Cross-examination is not always necessary in a wrongful dismissal case, but it’s nice to know that the door can be opened.
So if motions for summary judgment can be expensive and have limitations, what is the alternative? My answer has been the Application.
Rule 14.05(3) of the Rules of Civil Procedure provides that:
A proceeding may be brought by application where these rules authorize the commencement of a proceeding by application or where the relief claimed is,
(d) the determination of rights that depend on the interpretation of a … contract or other instrument …;
(h) in respect of any matter where it is unlikely that there will be any material facts in dispute.
In my respectful submission, most simple wrongful dismissal cases will fall into categories (d) and (h).
Applications are powerful. They are essentially super motions for summary judgment. There are no pleadings, just a Notice of Application, there can be cross-examinations, regardless of the amount at issue, and typically one can get a hearing date rather quickly.
In the Farah case, mentioned at the start of this post, Ms. Farah’s employment was terminated on November 23, 2016. The Notice of Application was issued on January 3, 2017, and the application was heard by the court on April 25, 2017. Judgement was delivered on June 27, 2017, roughly seven months following termination.

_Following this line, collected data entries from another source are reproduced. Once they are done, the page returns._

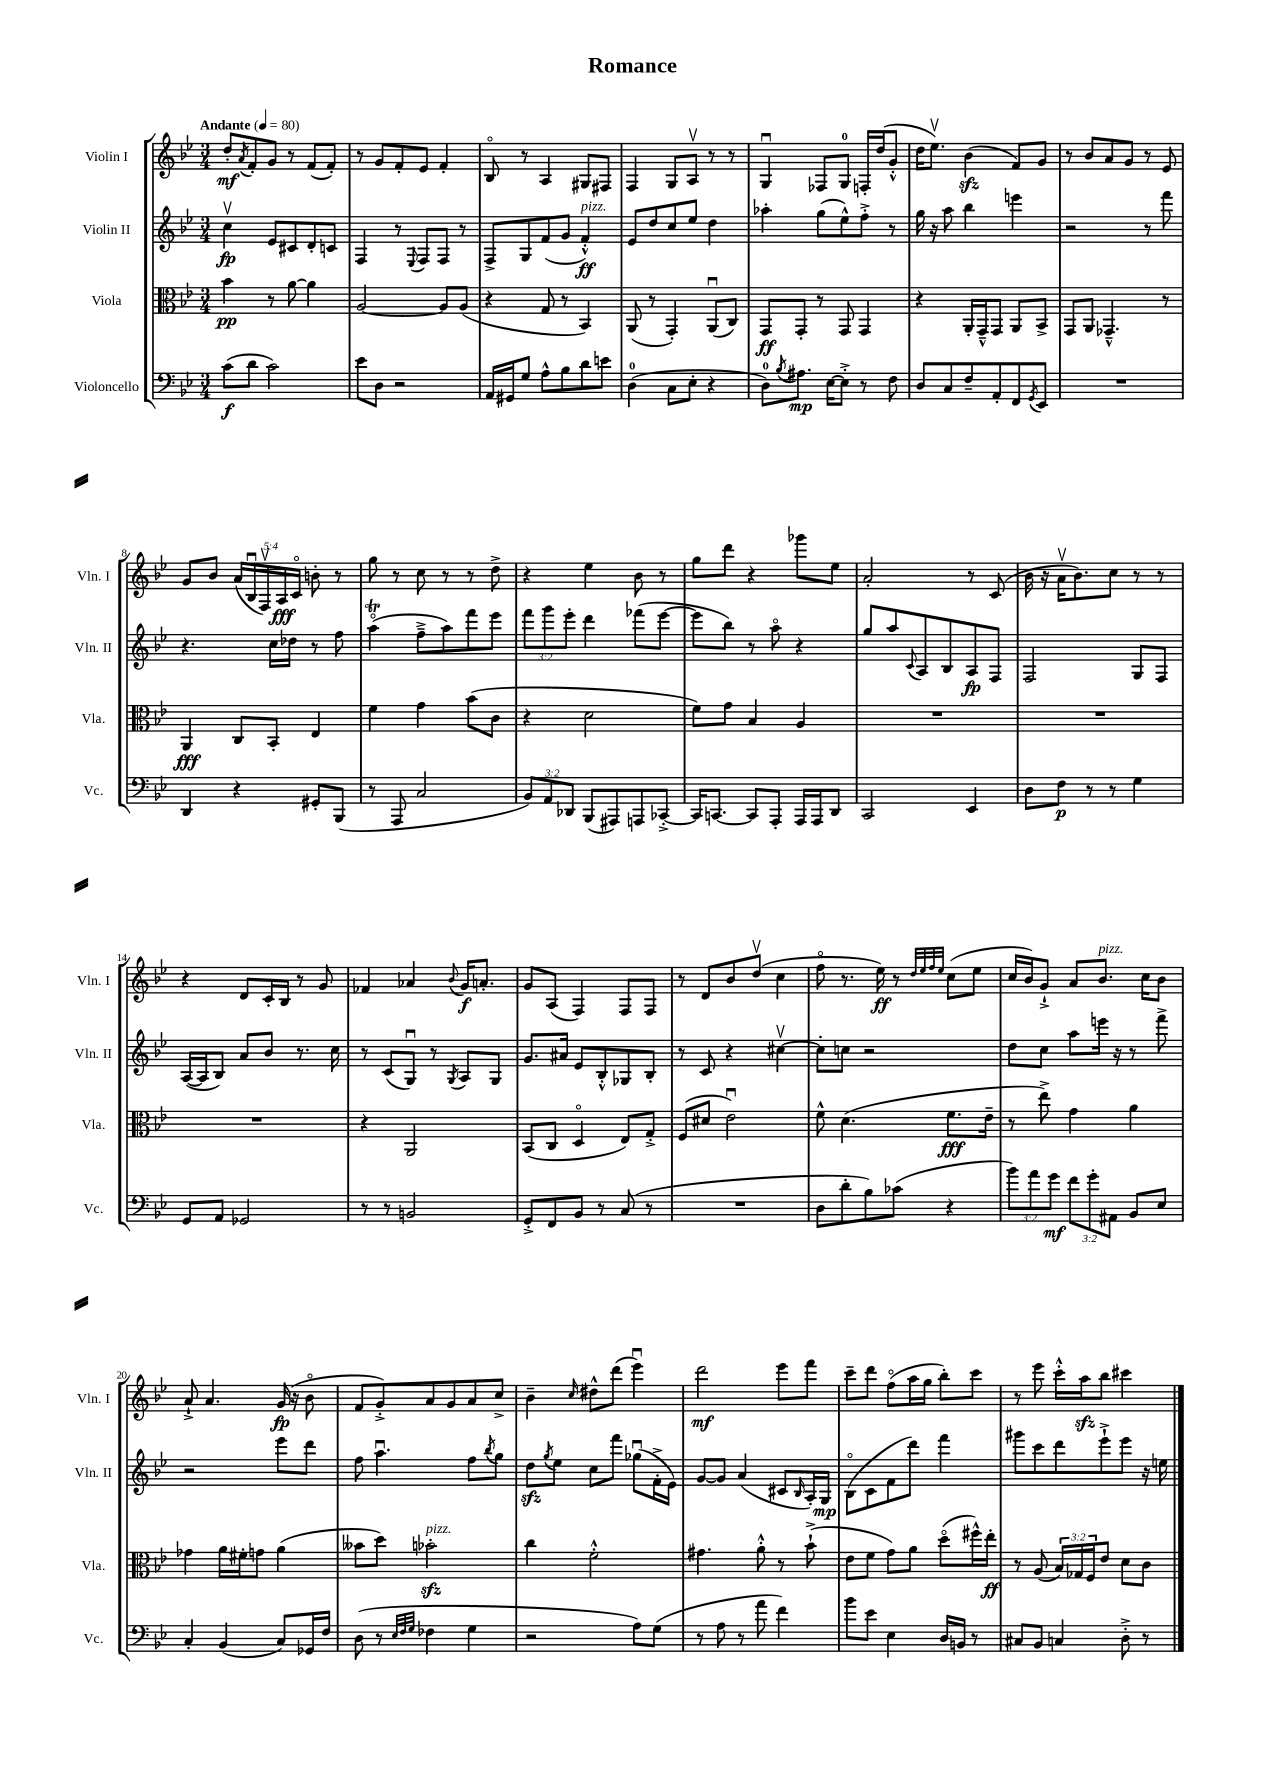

**kern	**kern	**kern	**kern
*staff4	*staff3	*staff2	*staff1
*clefF4	*clefC3	*clefG2	*clefG2
*k[b-e-]	*k[b-e-]	*k[b-e-]	*k[b-e-]
*M3/4	*M3/4	*M3/4	*M3/4
*MM80	*MM80	*MM80	*MM80
(8c\L	4b-\	4ccv\	8dd'/L
.	.	.	8qa/
8d\J	.	.	8f'/
2c\)	8r	8e-/L	8g/J
.	[8a\	8c#/	8r
.	4a\]	8d'/	(8f/L
.	.	8c/J	8f'/J)
=	=	=	=
8e-\L	[2A/	4F/	8r
8D\J	.	.	8g/L
2r	.	8r	8f'/
.	.	8qqE-/	.
.	.	8F/L	8e-/J
.	8A/]L	8F/J	4f'/
.	(8A/J	8r	.
=	=	=	=
16AA/LL	4r	8F^/L	8B-o/
16GG#/J	.	.	.
8G/J	.	8G/	8r
8A^^\L	8G/	(8f/	4A/
8B-\	8r	8g/J	.
8d\	4BB-/)	4f'^^/)	8G#/L
8e\J	.	.	8F#/J
=	=	=	=
(4D\	(8AA/	8e-/L	4F/
.	8r	8dd/	.
8C\L	4GG'/)	8cc/	8G/L
8E-'\J	.	8ee-/J	8Av/J
4r	(8AAu/L	4dd\	8r
.	8C/J)	.	8r
=	=	=	=
8D\L)	8GG/L	4aa-'\	4Gu/
8qB-/	.	.	.
8.A#\J	8GG'/J	.	.
.	8r	(8gg\L	8F-/L
[16E-\LK	.	.	.
8E-'^\]J	8GG/	8ee-^^\)	8G/J
8r	4GG/	8ff'^\J	16F'/LL
.	.	.	(16dd/J
8F\	.	8r	8g'^^/J
=	=	=	=
8D/L	4r	16gg\	16dd\LK
.	.	16r	8.ee-v\J)
8C/	.	8aa\	.
8F~/	16AA'/LL	4bb-\	(4b-\
.	16GG~^^/J	.	.
8AA'/	8GG/J	.	.
8FF/	8AA/L	4eee\	8f/L)
8qGG/	.	.	.
8EE-/J	8BB-^/J	.	8g/J
=	=	=	=
2.r	8GG/L	2r	8r
.	8AA/J	.	8b-/L
.	4.GG-~^^/	.	8a/
.	.	.	8g/J
.	.	8r	8r
.	8r	8fff\	8e-/
=	=	=	=
4DD/	4AA/	4.r	8g/L
.	.	.	8b-/J
4r	8C/L	.	(20a/LL
.	.	.	20B-u/
.	.	.	20Fv/)
.	8BB-'/J	16cc\LL	.
.	.	.	20A/
.	.	16dd-\JJ	.
.	.	.	20co/JJ
8GG#'/L	4E-/	8r	8b'\
(8BBB-/J	.	8ff\	8r
=	=	=	=
8r	4f\	(4aao\	8gg\
8AAA/	.	.	8r
2C/	4g\	8ff~^\L	8cc\
.	.	8aa\)	8r
.	(8b-\L	8fff\	8r
.	8c\J	8eee-\J	8dd^\
=	=	=	=
12BB-/L)	4r	12fff\L	4r
12AA/	.	12ggg\	.
12DD-/J	.	12eee-'\J	.
(8BBB-/L	2d\	4ddd\	4ee-\
8AAA#/)	.	.	.
8AAA/	.	(8fff-\L	8b-\
[8CC-'^/J	.	[8eee-\J	8r
=	=	=	=
16CC-/]LK	8f\L)	8eee-\]L	8gg\L
[8.CC/J	.	.	.
.	8g\J	8bb-\J)	8ddd\J
8CC/]L	4B-/	8r	4r
8AAA'/J	.	8aao\	.
16AAA/LL	4A/	4r	8ggg-\L
16AAA/J	.	.	.
8DD/J	.	.	8ee-\J
=	=	=	=
2CC/	2.r	8gg/L	2a'/
.	.	8aa/	.
.	.	8qqc/	.
.	.	8A/	.
.	.	8B-/	.
4EE-/	.	8A/	8r
.	.	8F/J	(8c/
=	=	=	=
8D\L	2.r	2F/	16b-\
.	.	.	16r
8F\J	.	.	16av\LK
.	.	.	8.b-\)
8r	.	.	.
8r	.	.	8cc\J
4G\	.	8G/L	8r
.	.	8F/J	8r
=	=	=	=
8GG/L	2.r	([16A/LL	4r
.	.	16A/]J	.
8AA/J	.	8B-/J)	.
2GG-/	.	8a/L	8d/L
.	.	8b-/J	16c'/L
.	.	.	16B-/JJ
.	.	8.r	8r
.	.	.	8g/
.	.	16cc\	.
=	=	=	=
8r	4r	8r	4f-/
8r	.	(8c/L	.
2BB/	2AA/	8Gu/J)	4a-/
.	.	8r	.
.	.	8qG/	8qqb-/
.	.	8A/L	16g/LK
.	.	.	8.a'/J
.	.	8G/J	.
=	=	=	=
8GG'^/L	(8BB-/L	8.g/L	8g/L
8FF/	8C/J	.	(8A/J
.	.	16a#/Jk	.
8BB-/J	4Do/	8e-/L	4F/)
8r	.	8B-'^^/	.
(8C/	8E-/L)	8G-/	8F/L
8r	8G'^/J	8B-'/J	8F/J
=	=	=	=
2.r	(8F/L	8r	8r
.	8d#/J	8c/	8d/L
.	2e-u\)	4r	8b-/
.	.	.	(8ddv/J
.	.	[4cc#v\	4cc\
=	=	=	=
8D\L	8f^^\	8cc#'\]L	8ffo\
8d'\	(4.d\	8cc\J	8.r
8B-\)	.	2r	.
.	.	.	16ee-\)
(8c-\J	.	.	8r
.	.	.	32qqdd/LLL
.	.	.	32qqee-/
.	.	.	32qqff/
.	.	.	32qqee-/JJJ
4r	8.f\L	.	(8cc\L
.	.	.	8ee-\J
.	16e-~\Jk	.	.
=	=	=	=
12b-\L)	8r	8dd\L	16cc/LL
.	.	.	16b-/J)
12a\	.	.	.
.	8ee-^\)	8cc\J	8g`^/J
12g\J	.	.	.
12f\L	4g\	8aa\L	8a/L
12g'\	.	.	.
.	.	16eee\Jk	8.b-/J
12AA#\J	.	.	.
.	.	16r	.
8BB-/L	4a\	8r	.
.	.	.	16cc\LK
8E-/J	.	8fff^\	8b-\J
=	=	=	=
4C'/	4g-\	2r	8a`^/
.	.	.	4.a/
(4BB-/	16a\LL	.	.
.	16f#'\J	.	.
.	8g\J	.	.
8C/L)	(4a\	8eee-\L	(16g/
.	.	.	16r
16GG-/L	.	8ddd\J	8b-o\
16F/JJ	.	.	.
=	=	=	=
(8D\	8b--\L	8ff\	8f/L
8r	8dd\J)	4.aau\	8g'^/)
32qqE-/LLL	.	.	.
32qqF/	.	.	.
32qqG/JJJ	.	.	.
4F-\	2b-'\	.	8a/
.	.	.	8g/
4G\	.	8ff\L	8a/
.	.	8qbb-/	.
.	.	8gg\J	8cc^/J
=	=	=	=
2r	4cc\	8dd\L	4b-~\
.	.	8qgg/	.
.	.	8ee-\J	.
.	.	.	16qqcc/
.	2f'^^\	8cc\L	8dd#^^\L
.	.	8fff\J	(8ddd\J
8A\L)	.	(8gg-u\L	4eee-u\)
(8G\J	.	16f'^\L	.
.	.	16e-\JJ)	.
=	=	=	=
8r	4.g#\	[8g/L	2ddd\
8A\	.	8g/]J	.
8r	.	(4a/	.
8a\	8a'^^\	.	.
4f\)	8r	8c#/L	8eee-\L
.	.	16qqB-/	.
.	(8b-`^\	16A'/L)	8fff\J
.	.	16G/JJ	.
=	=	=	=
8b-\L	8e-\L	(8B-o\L	8ccc~\L
8e-\J	8f\J	8c\	8ddd\J
4E-\	8g\L)	8f\	(8ffo\L
.	8a\J	8ddd\J)	16aa\L
.	.	.	16gg\JJ
16D/LL	(8ddo\L	4fff\	8bb-'\L)
16BB/JJ	.	.	.
8r	16ff#^^\L)	.	8ccc\J
.	16ee-'\JJ	.	.
=	=	=	=
8C#/L	8r	8ggg#\L	8r
8BB-/J	(8A/	8ccc\	8eee-\
4C/	24B-/LL)	8ddd\	16ccc'^^\LL
.	24G-/	.	.
.	.	.	16aa\J
.	24F/J	.	.
.	8e-/J	8eee-`^\	8bb-\J
8D'^\	8d\L	8eee-\J	4ccc#\
8r	8c\J	16r	.
.	.	16ee\	.
==	==	==	==
*-	*-	*-	*-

In expressly approving the method chosen by the parties for the resolution of the matter, the Honourable Justice Stanley Kershman, who heard the application, wrote the following at paragraph 23 of his reasons for decision:
… this Court finds, that this matter is appropriate for resolution by way of an application under r. 14.05(3) of the Rules of Civil Procedure, R.R.O. 1990, Reg. 194.

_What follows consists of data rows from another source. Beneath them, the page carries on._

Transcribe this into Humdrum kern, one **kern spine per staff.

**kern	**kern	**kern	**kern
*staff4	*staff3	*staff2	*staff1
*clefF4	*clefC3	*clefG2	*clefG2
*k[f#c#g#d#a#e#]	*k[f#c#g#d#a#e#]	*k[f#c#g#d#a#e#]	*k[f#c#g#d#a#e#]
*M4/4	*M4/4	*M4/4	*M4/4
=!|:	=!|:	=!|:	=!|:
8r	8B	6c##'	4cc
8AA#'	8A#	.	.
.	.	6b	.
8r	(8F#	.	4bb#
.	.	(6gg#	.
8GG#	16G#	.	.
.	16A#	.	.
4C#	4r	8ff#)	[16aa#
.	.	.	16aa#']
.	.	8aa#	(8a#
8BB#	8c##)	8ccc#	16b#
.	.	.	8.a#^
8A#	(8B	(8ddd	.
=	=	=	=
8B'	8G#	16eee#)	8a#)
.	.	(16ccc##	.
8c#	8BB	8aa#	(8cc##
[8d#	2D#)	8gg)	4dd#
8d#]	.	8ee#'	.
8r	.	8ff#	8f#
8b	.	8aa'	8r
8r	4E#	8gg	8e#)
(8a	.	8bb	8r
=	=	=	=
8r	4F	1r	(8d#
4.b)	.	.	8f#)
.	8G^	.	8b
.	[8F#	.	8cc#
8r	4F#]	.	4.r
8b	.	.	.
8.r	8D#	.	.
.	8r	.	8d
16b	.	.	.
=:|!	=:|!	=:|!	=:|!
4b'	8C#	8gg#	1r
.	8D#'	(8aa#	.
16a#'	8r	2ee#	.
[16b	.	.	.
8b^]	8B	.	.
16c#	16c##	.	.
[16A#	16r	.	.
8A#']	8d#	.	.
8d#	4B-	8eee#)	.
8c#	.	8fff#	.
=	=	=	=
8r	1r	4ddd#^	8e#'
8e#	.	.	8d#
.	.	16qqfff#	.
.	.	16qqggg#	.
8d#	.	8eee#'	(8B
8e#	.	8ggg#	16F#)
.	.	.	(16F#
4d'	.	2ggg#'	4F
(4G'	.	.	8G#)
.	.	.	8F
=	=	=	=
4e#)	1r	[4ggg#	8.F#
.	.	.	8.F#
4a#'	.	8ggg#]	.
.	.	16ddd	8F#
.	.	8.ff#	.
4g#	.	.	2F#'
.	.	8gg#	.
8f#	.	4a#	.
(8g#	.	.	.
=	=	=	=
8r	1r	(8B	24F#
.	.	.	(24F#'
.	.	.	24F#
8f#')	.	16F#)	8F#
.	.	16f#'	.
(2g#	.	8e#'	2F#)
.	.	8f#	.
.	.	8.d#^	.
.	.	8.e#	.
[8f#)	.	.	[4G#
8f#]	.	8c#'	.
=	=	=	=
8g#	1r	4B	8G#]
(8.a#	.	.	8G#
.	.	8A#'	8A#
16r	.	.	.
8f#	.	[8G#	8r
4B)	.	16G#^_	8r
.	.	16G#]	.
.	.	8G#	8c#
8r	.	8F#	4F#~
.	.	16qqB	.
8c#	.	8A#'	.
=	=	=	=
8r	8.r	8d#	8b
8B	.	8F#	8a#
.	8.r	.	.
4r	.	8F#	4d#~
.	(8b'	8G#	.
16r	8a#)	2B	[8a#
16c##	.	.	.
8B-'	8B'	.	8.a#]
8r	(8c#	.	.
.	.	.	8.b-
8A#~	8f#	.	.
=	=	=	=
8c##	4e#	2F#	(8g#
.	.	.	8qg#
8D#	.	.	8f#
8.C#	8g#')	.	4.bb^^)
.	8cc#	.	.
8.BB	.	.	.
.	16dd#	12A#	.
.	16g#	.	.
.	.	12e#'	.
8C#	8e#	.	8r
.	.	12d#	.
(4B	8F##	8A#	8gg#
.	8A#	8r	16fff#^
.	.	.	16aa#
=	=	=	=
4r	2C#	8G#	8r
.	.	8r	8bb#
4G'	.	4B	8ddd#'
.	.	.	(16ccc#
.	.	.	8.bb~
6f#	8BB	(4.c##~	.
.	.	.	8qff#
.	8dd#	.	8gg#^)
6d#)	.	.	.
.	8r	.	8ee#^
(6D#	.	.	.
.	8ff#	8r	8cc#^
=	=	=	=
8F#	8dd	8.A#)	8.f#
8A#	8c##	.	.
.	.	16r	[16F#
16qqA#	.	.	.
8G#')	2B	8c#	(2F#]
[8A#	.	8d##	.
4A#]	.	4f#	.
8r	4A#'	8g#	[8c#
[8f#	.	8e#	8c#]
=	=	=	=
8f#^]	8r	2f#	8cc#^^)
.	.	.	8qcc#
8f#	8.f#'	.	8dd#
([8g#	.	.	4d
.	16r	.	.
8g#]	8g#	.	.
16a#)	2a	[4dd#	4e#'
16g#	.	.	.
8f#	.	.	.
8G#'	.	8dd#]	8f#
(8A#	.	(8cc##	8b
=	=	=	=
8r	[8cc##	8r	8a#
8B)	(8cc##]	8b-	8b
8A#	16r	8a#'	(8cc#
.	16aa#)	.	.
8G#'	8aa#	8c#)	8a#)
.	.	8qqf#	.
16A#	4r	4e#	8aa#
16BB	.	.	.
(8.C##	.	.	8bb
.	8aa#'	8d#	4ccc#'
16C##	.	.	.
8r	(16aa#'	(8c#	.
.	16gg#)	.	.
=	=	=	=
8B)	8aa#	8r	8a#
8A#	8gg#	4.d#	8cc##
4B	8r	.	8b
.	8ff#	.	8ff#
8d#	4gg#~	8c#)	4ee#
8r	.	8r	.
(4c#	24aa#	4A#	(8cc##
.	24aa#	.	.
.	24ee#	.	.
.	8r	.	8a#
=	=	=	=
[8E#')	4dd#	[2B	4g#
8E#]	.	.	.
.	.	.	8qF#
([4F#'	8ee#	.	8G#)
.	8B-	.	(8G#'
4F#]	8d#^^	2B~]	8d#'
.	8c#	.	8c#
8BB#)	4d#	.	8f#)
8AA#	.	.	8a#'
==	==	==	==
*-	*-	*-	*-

Pretty clear for anyone considering employing such an approach in the future.
Takeaways for Employees with Labour Pains
The takeaway from this case for employees is that your case need not necessarily take a long time to get before a judge. Moreover, it is possible that you can ‘sue’ your employer and never have to step foot in a courtroom. In the Farah case, I can confirm that the applicant never stepped foot in any office other than mine. He did not have to attend in court or take the witness box.
Takeaways for Employers with Labour Pains
No one likes spending money on legal fees when they don’t have to. If you find yourself on the receiving end of a demand letter and believe that you are correct in your position, you should not have to spend any more money than is necessary to defend your position. If plaintiff’s counsel refuses to go away, consider having them start the case by way of application.--
As always, everyone’s situation is different. The above is not intended to be legal advice for any particular situation. It is always prudent to seek professional legal advice before making any decisions with respect to your own case.